What needs to be done:
Recast the records below as a numbered list, one entry per non-blank line, leaving out blank lines and the pictures.

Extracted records

--- START ---

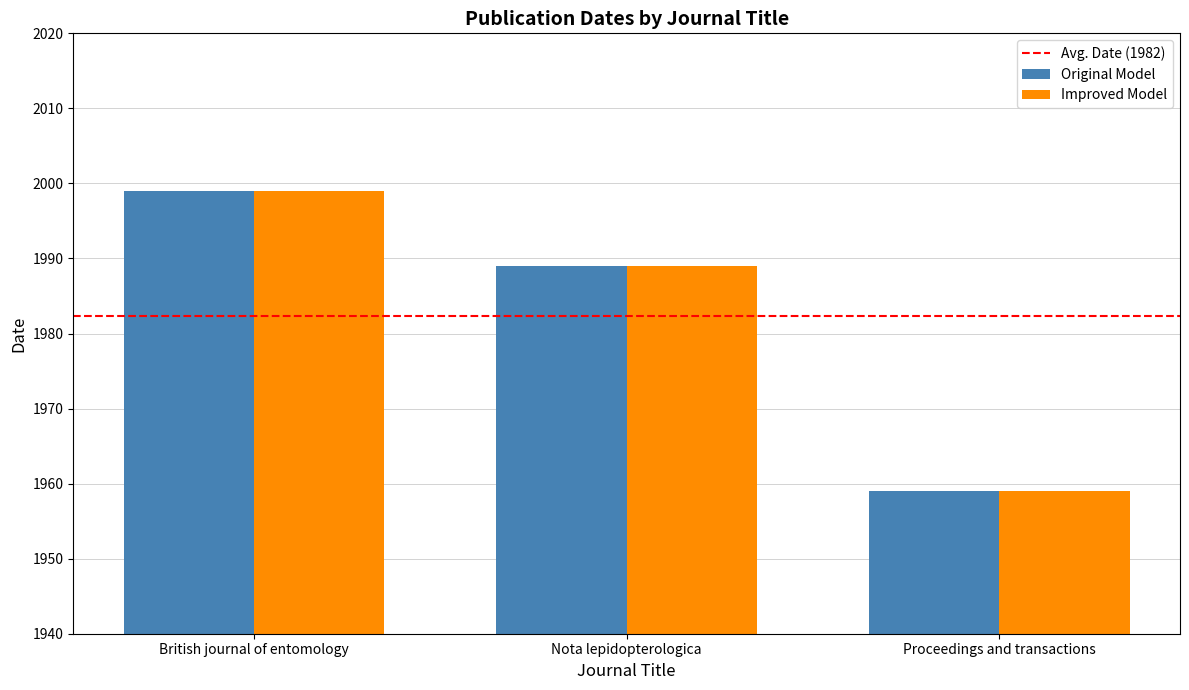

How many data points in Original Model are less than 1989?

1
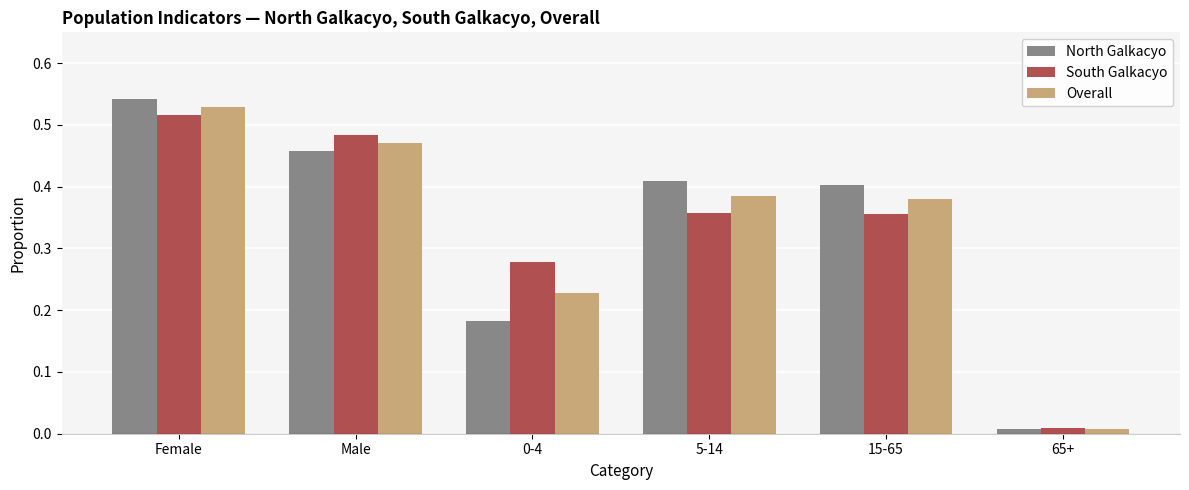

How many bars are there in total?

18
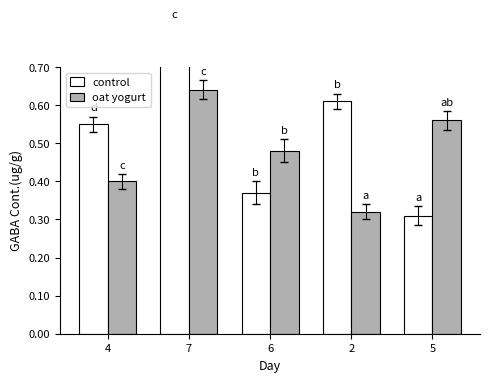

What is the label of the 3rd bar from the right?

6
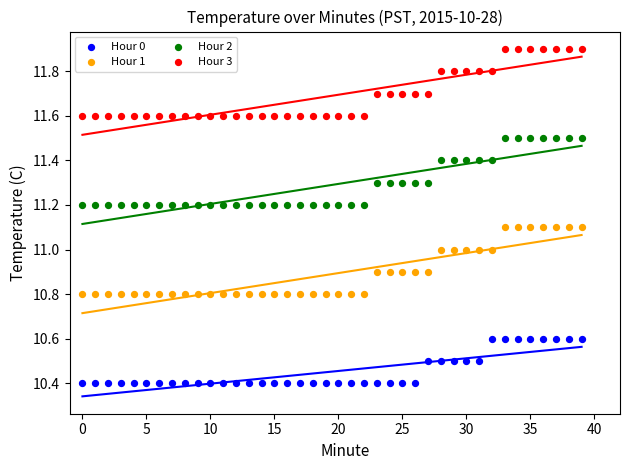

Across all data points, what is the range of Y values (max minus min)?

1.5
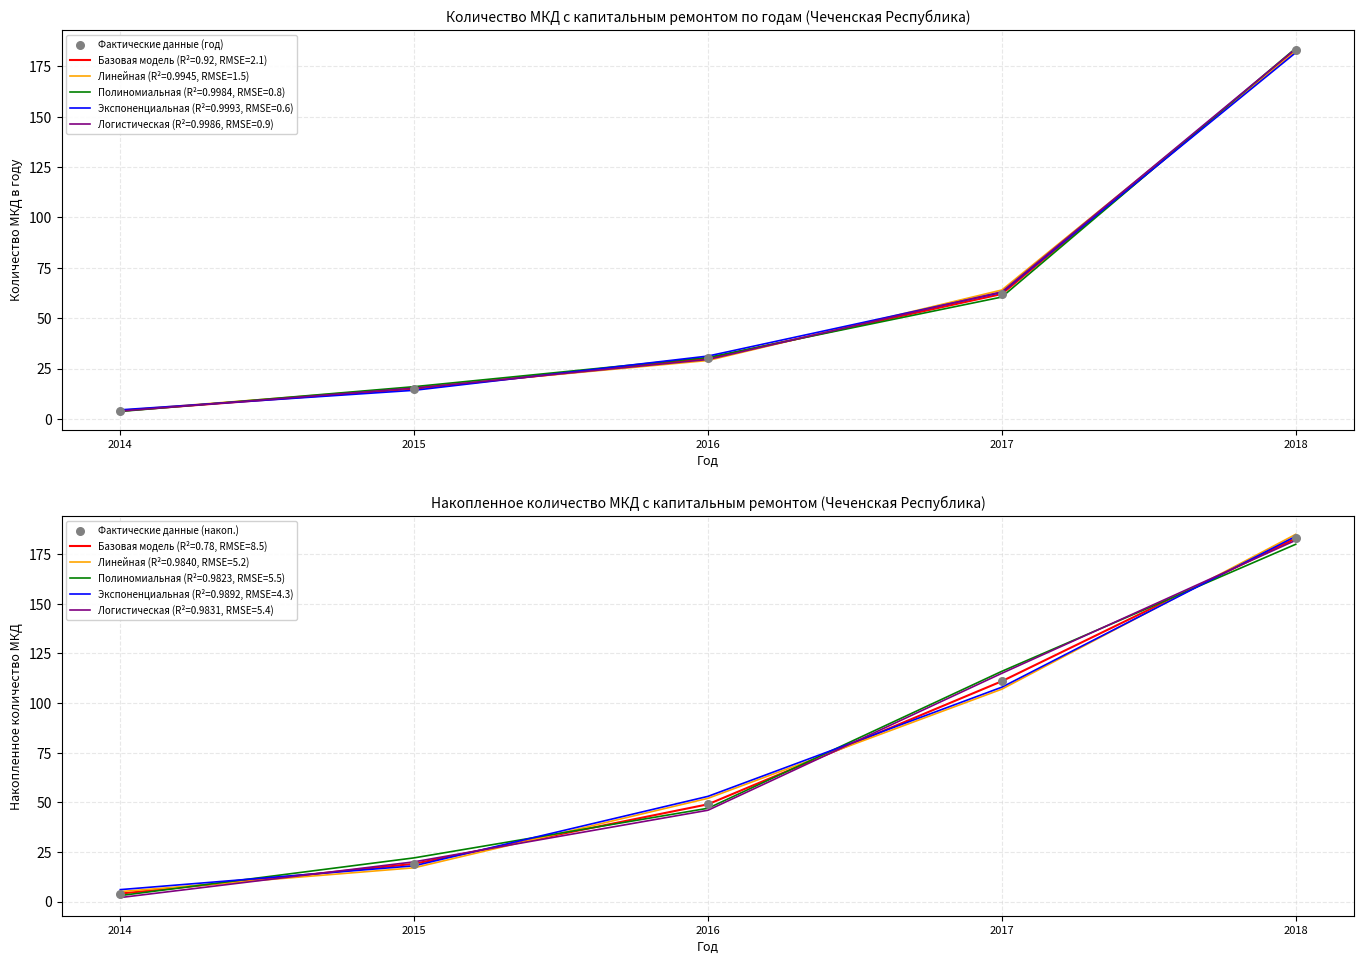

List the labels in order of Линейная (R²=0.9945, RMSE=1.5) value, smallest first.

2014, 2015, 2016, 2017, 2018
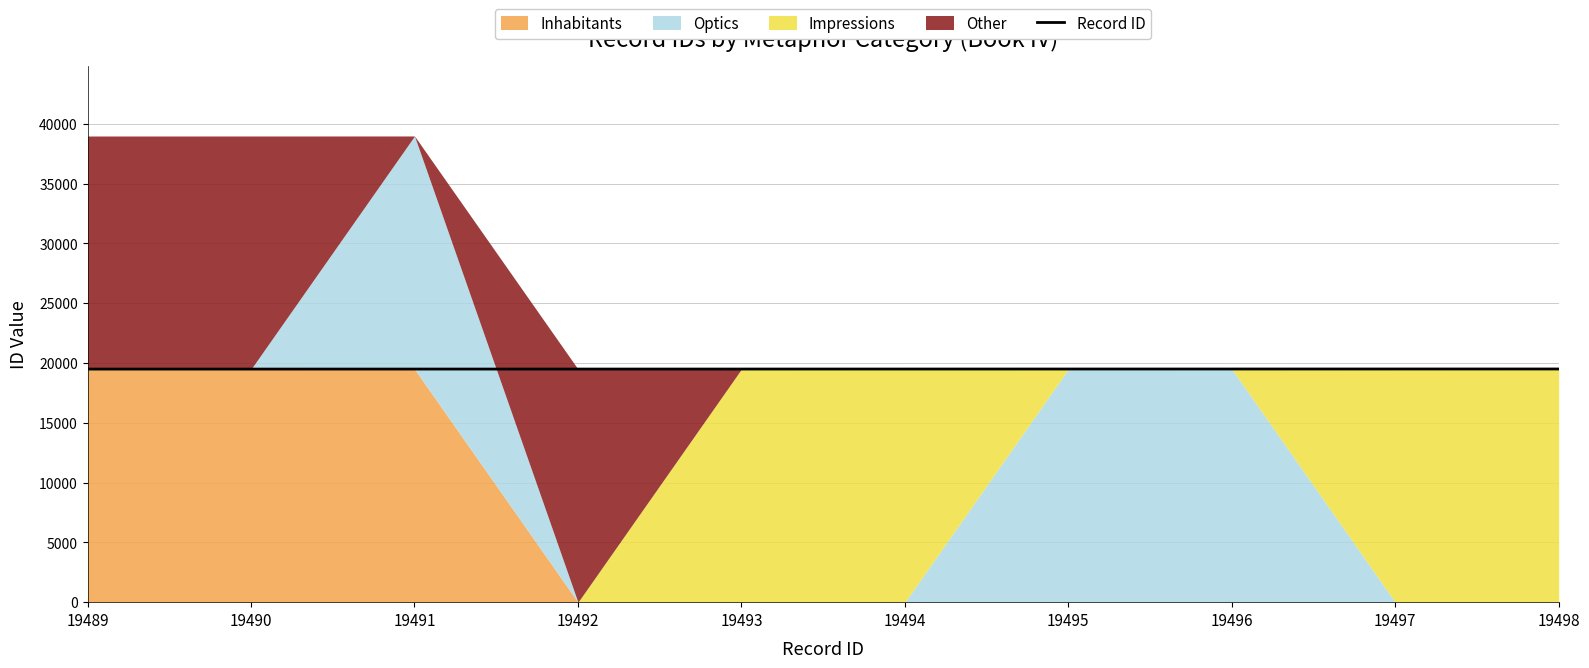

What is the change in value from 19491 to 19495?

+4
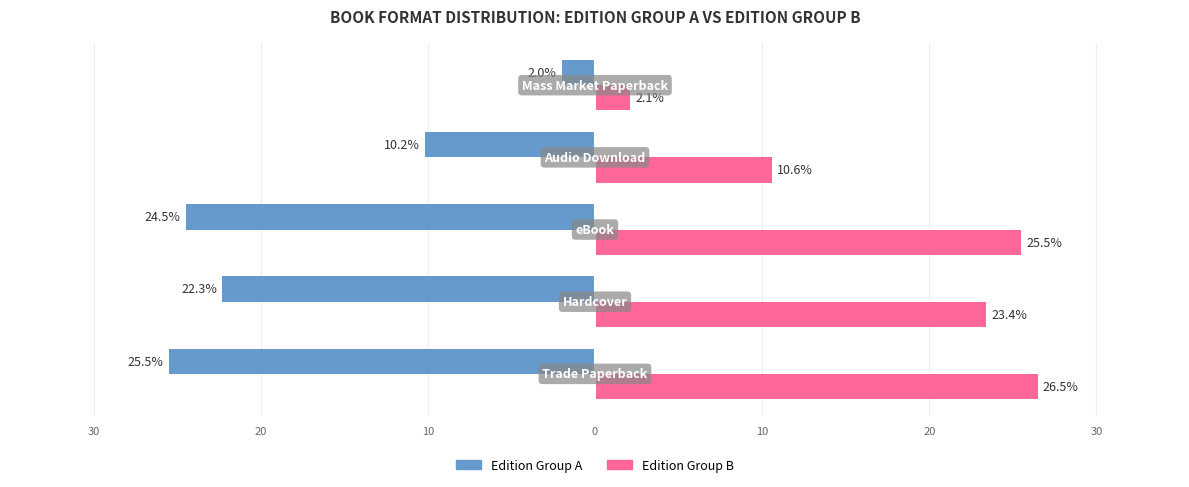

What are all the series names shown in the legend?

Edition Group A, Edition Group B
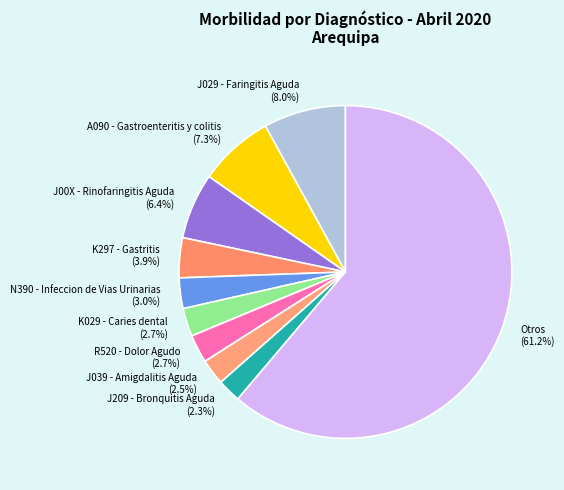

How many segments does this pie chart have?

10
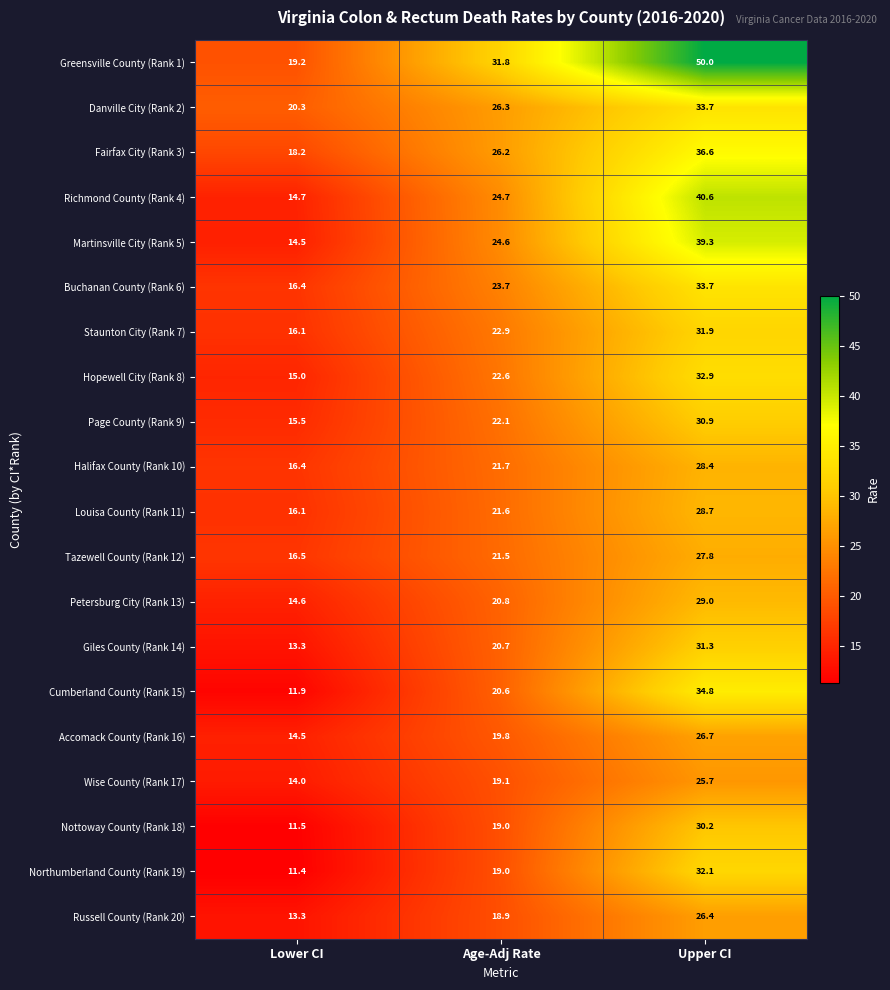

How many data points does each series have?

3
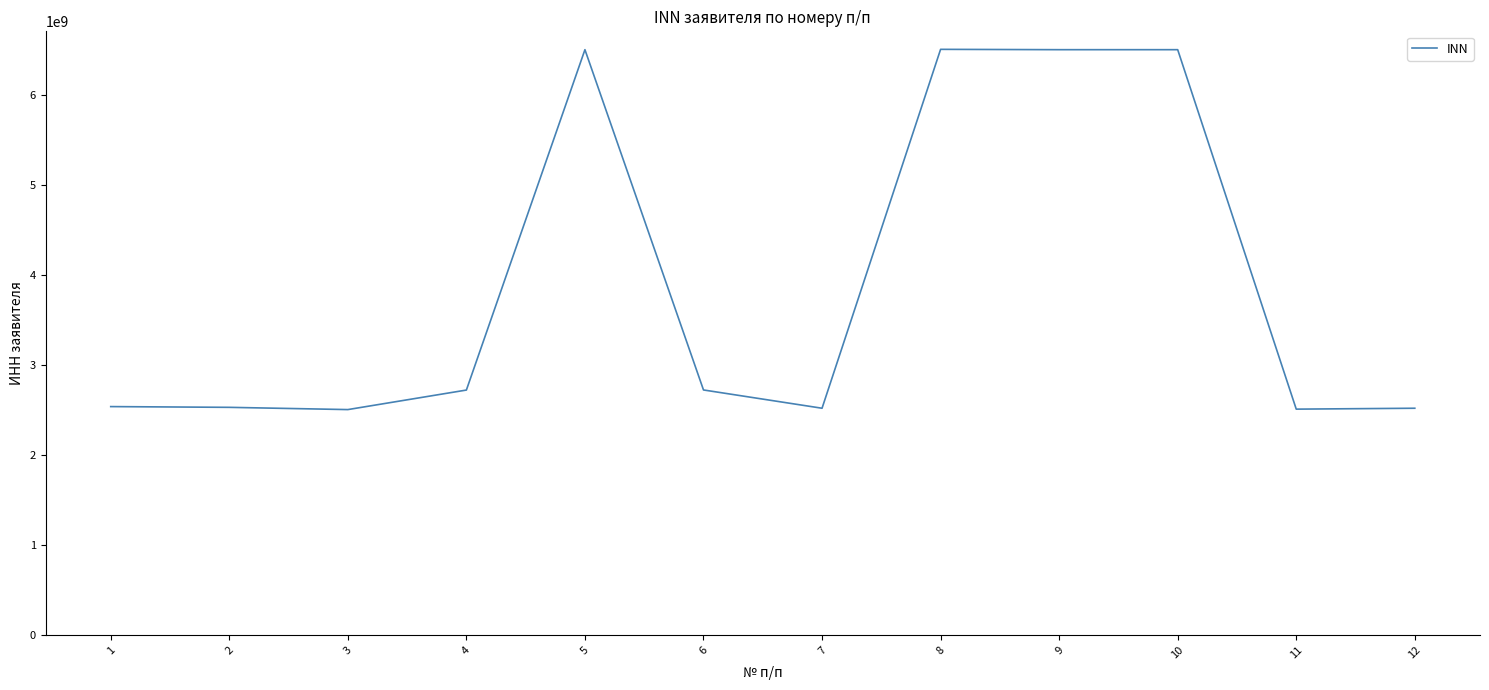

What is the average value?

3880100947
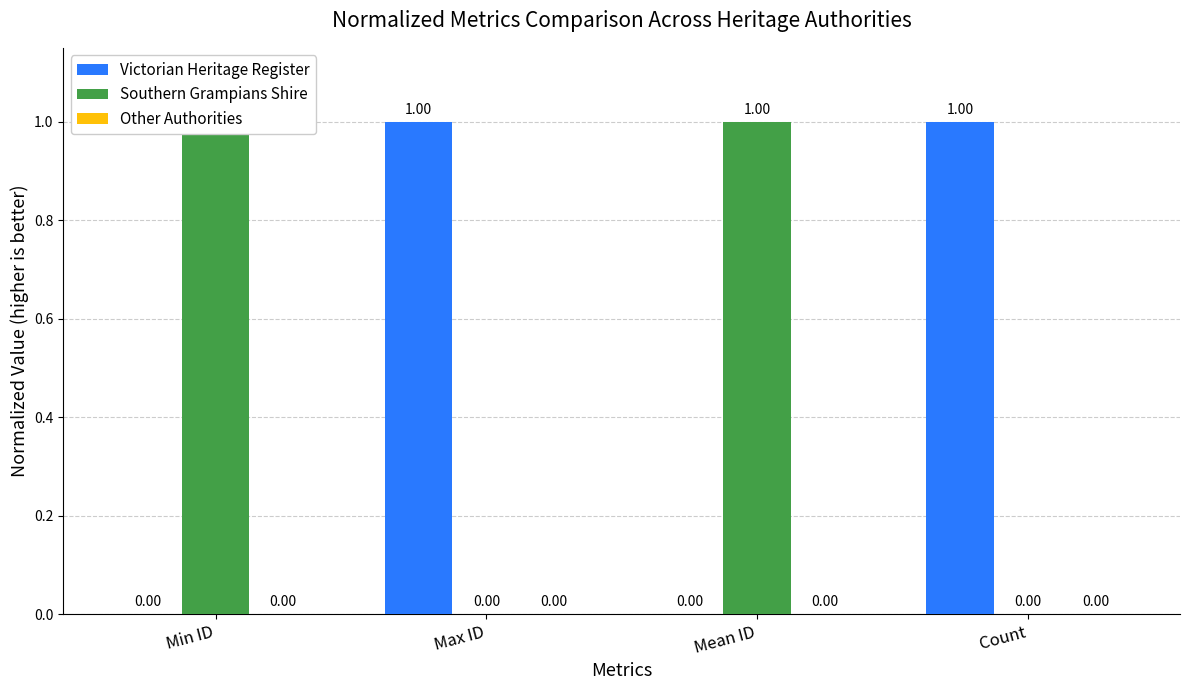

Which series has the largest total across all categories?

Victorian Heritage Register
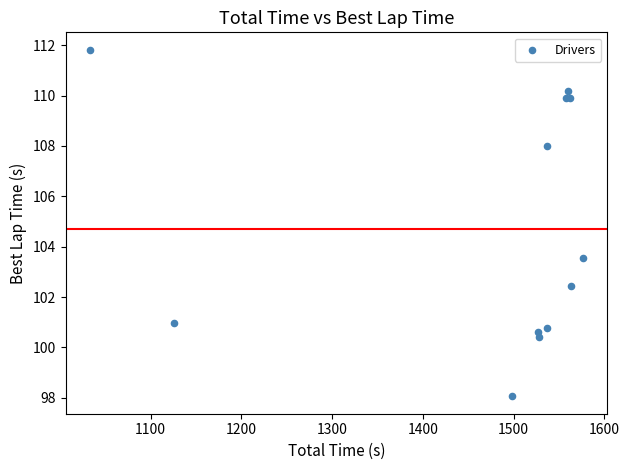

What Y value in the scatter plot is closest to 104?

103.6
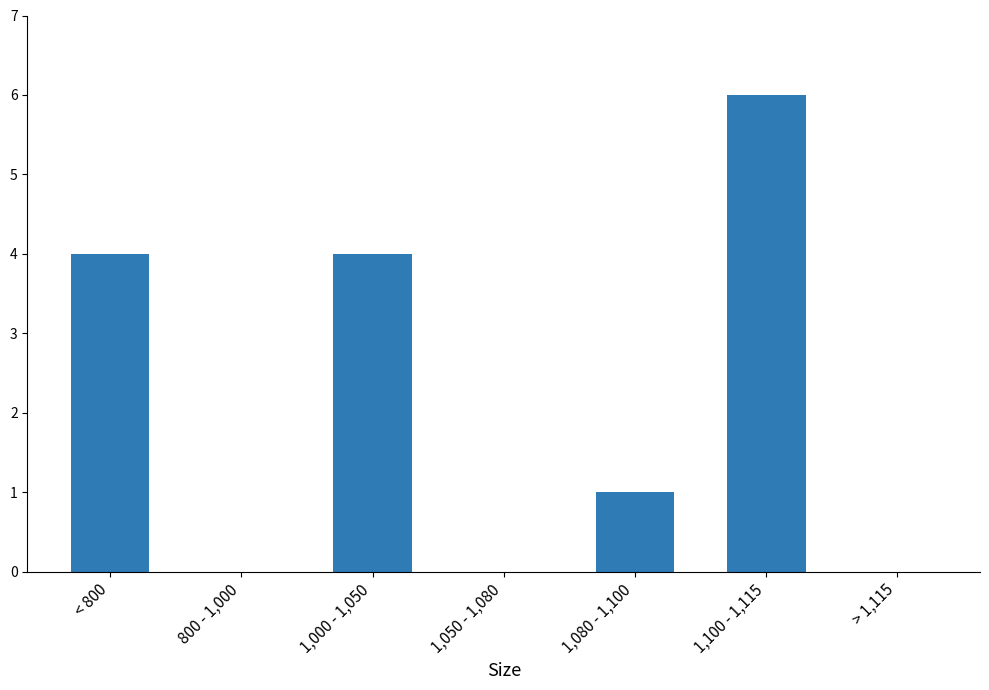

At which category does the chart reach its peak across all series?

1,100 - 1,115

--- END ---

Result for this task:
1. How many data points in Original Model are less than 1989?
2. 1
3. How many bars are there in total?
4. 18
5. What is the label of the 3rd bar from the right?
6. 6
7. Across all data points, what is the range of Y values (max minus min)?
8. 1.5
9. List the labels in order of Линейная (R²=0.9945, RMSE=1.5) value, smallest first.
10. 2014, 2015, 2016, 2017, 2018
11. What is the change in value from 19491 to 19495?
12. +4
13. What are all the series names shown in the legend?
14. Edition Group A, Edition Group B
15. How many segments does this pie chart have?
16. 10
17. How many data points does each series have?
18. 3
19. What is the average value?
20. 3880100947
21. Which series has the largest total across all categories?
22. Victorian Heritage Register
23. What Y value in the scatter plot is closest to 104?
24. 103.6
25. At which category does the chart reach its peak across all series?
26. 1,100 - 1,115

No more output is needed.